> YOUR TASKS
A. List the full names of every person named in the news story about the Army recruiter.
B. Reproduce the news story about the Army recruiter word for word, everything from "Sgt. Thomas Kelt" down to "of CBS's KHOU-TV.".
C. Carry on the news story about the Army recruiter, starting after its last sentence.

== DOCUMENT SECTION ==

CBS News Correspondent Lee Cowan updates for CBSNews.com a recent story about an Army recruiter accused of questionable tactics.



An Army recruiter accused of lying to young would-be soldiers to meet recruitment goals – has not been disciplined as the Army promised. Instead, he's been promoted, reports CBS News Correspondent Lee Cowan.

Sgt. Thomas Kelt – the Houston soldier that caused a nation wide stand-down of recruiting offices after it was discovered he had threatened a young man with jail – was tracked down by Mark Greenblatt of CBS's KHOU-TV.

Turns out even though he violated the Army's strict recruitment guidelines -- and officials promised swift corrective action – Kelt has instead been transferred to another recruiting office where he has been promoted to supervisor.

The Army says he's the perfect person to be in charge of other recruiters since he experienced first hand what happens when ethics rules are broken.

The Army says it prosecuted 325 cases of recruiter fraud last year. Thirty-five of those were relieved of duty, hundreds more were given reprimands. But as the war in Iraq continues, and the casualties mount, Army enlistments are now about 16 percent behind current goals.

The young man who was threatened by Kelt is disappointed and says the Army's reaction to the problem is an indication it really doesn't' care about how it gets recruits into the army – as long as the enlistment quotas continue to be met.

===
== EXTRACTED INFORMATION ==

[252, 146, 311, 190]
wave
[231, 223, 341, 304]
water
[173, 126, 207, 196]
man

===

> RESULTS BY TASK
A. Lee Cowan, Thomas Kelt, Mark Greenblatt

B.
Sgt. Thomas Kelt – the Houston soldier that caused a nation wide stand-down of recruiting offices after it was discovered he had threatened a young man with jail – was tracked down by Mark Greenblatt of CBS's KHOU-TV.

C.
In May, CBS News Correspondent Bob McNamara reported that the Army planned to halt recruiting for one day to re-instruct its recruiters on what they may and may not legally do to persuade young people to enlist. The retraining "stand-down" occurred on May 20.

As McNamara reported in May, "Going Army" and making history appealed to 20-year-old Chris Monarch, so he called a Houston recruiting office.

"I recognized the name," he said. "His name was Kelt."

Sgt. Thomas Kelt was the recruiter.

But a new baby changed Monarch's plan to enlist and he cancelled his meeting with the recruiter.

"I said I'm a volunteer firefighter and eventually gonna try to go career with it and I'm just not interested anymore and I hung up the phone," Monarch said.

But the recruiter wouldn't take no for an answer -- with a

threatening Monarch with arrest if he didn't show.

"By federal law you got an appointment with me at two o'clock this afternoon at Greenspoint Mall." said Kelt. "OK, you fail to appear and we'll have a warrant, OK? So give me a call back."

In fear, Monarch called the recruiter back.

"He said, 'Oh Chris, don't worry about that. That's just a marketing technique I use,"' Monarch recounted.

Reporter Mark Greenblatt of CBS affiliate KHOU-TV questioned recruiter Sgt Thomas Kelt.

Greenblatt: "I'd just like to know why you have called up young men threatening to arrest them if they don't come and talk to you?"

Kelt: "No comment."

Greenblatt: "You told the young man that this is a standard marketing technique that you use. Is that true?"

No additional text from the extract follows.